▽

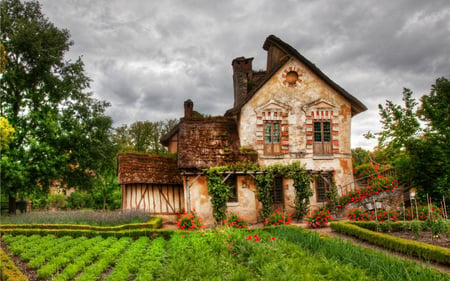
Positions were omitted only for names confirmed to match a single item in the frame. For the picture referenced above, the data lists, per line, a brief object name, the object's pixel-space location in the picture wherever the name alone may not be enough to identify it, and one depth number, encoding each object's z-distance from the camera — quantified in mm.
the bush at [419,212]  14238
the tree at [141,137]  42156
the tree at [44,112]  18562
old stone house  18812
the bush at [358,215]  15191
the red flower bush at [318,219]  14952
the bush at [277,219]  15523
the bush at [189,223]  15039
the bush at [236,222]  15573
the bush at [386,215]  14622
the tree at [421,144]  15617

△

- [THE PROBLEM] Return the whole listing, word for word, and leave out every picture.

- [WRITTEN SOLUTION]
Positions were omitted only for names confirmed to match a single item in the frame. For the picture referenced above, the data lists, per line, a brief object name, the object's pixel-space location in the picture wherever the name alone may not be enough to identify it, and one depth number, encoding each object's z-distance from the camera — quantified in mm.
the bush at [419,212]  14238
the tree at [141,137]  42156
the tree at [44,112]  18562
old stone house  18812
the bush at [358,215]  15191
the red flower bush at [318,219]  14952
the bush at [277,219]  15523
the bush at [189,223]  15039
the bush at [236,222]  15573
the bush at [386,215]  14622
the tree at [421,144]  15617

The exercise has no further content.